The point is, after you take away POS costs, infrastructure costs (data centres, human phone support etc), they do not make as much money as you think they do from their 30% cut.
There are probably a dozen things I have missed but I am sure /. will point them out to me :P
That is the kind of sales that one Call of Duty game can do.
Now that's fine, I'm not saying everything should (or can) be a massive billion dollar hit but let's have a little perspective. What do developers tend to make?
This would particularly be interesting if you take off the outliers. Remove Angry Birds, and any other really big hit apps and then see what it looks like for the masses of developers.
So on average one dollar for every six download.
iTunes music and video sales must be a freaking goldmine compared to that - 6 app downloads just to make a buck??? If it weren't for ad revenue, this model wouldn't work at all. Might as well not even bother.
Those numbers are hideous. Compare that to a Windows PC, where the average user probably buys $200 or more in software.
I was comparing a phone to a device that costs about half as much - a Windows laptop.
You just said "they just aren't given the option to do it via iTunes". Which means the artists get paid for every download. Which is exactly my point - musicians get paid for every download, app devs get paid for 1-in-6. Big difference there.
Mac and Linux systems.
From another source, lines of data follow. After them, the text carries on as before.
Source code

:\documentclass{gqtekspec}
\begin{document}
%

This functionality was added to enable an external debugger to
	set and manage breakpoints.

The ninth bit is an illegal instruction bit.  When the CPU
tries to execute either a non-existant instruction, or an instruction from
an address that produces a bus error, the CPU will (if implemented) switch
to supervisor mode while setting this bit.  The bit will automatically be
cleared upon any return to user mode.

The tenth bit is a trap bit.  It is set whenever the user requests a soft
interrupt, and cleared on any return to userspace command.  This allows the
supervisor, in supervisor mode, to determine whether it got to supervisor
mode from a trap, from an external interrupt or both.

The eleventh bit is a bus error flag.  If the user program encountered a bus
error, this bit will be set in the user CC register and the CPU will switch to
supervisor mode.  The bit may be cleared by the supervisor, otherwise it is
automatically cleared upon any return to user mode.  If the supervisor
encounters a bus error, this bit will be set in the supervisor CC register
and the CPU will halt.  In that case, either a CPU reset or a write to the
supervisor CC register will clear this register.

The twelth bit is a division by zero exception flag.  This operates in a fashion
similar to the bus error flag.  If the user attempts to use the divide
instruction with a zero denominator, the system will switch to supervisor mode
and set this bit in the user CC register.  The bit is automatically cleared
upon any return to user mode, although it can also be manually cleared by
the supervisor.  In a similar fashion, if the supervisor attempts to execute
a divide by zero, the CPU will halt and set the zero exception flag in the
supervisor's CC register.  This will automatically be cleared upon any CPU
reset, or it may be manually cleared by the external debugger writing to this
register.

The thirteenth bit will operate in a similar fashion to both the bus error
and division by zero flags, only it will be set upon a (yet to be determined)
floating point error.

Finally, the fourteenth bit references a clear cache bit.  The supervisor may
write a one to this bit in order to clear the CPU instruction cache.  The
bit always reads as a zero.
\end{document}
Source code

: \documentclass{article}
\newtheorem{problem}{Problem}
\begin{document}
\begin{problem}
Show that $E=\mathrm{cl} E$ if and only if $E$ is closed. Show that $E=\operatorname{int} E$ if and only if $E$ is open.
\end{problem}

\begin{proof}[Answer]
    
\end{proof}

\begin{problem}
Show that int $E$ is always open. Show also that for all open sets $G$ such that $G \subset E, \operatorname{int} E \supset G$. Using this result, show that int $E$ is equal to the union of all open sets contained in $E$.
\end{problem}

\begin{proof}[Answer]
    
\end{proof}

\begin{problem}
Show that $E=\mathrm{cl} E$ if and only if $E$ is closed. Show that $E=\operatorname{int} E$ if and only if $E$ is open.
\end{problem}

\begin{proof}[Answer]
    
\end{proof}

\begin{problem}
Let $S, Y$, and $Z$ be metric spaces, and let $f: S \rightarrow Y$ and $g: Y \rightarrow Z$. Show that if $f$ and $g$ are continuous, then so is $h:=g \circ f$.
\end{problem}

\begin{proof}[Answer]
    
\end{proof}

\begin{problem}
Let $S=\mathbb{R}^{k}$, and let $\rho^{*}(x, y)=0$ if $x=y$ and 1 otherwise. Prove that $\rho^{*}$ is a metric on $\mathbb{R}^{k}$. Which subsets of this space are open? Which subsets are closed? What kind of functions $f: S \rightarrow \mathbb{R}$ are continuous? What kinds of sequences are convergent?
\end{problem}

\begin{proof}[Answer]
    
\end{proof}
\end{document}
I hear that some folks make a ton of money for Linux stuff they develop. IBM, Red Hat, Oracle, etc etc etc. And I highly doubt they have to have 6 customers download something to make a single dollar.
I wouldn't be surprised if they are losing money hand over fist from the app store. Maybe they are running it as a loss leader to get more sign-ups onto long term contracts with the cell companies.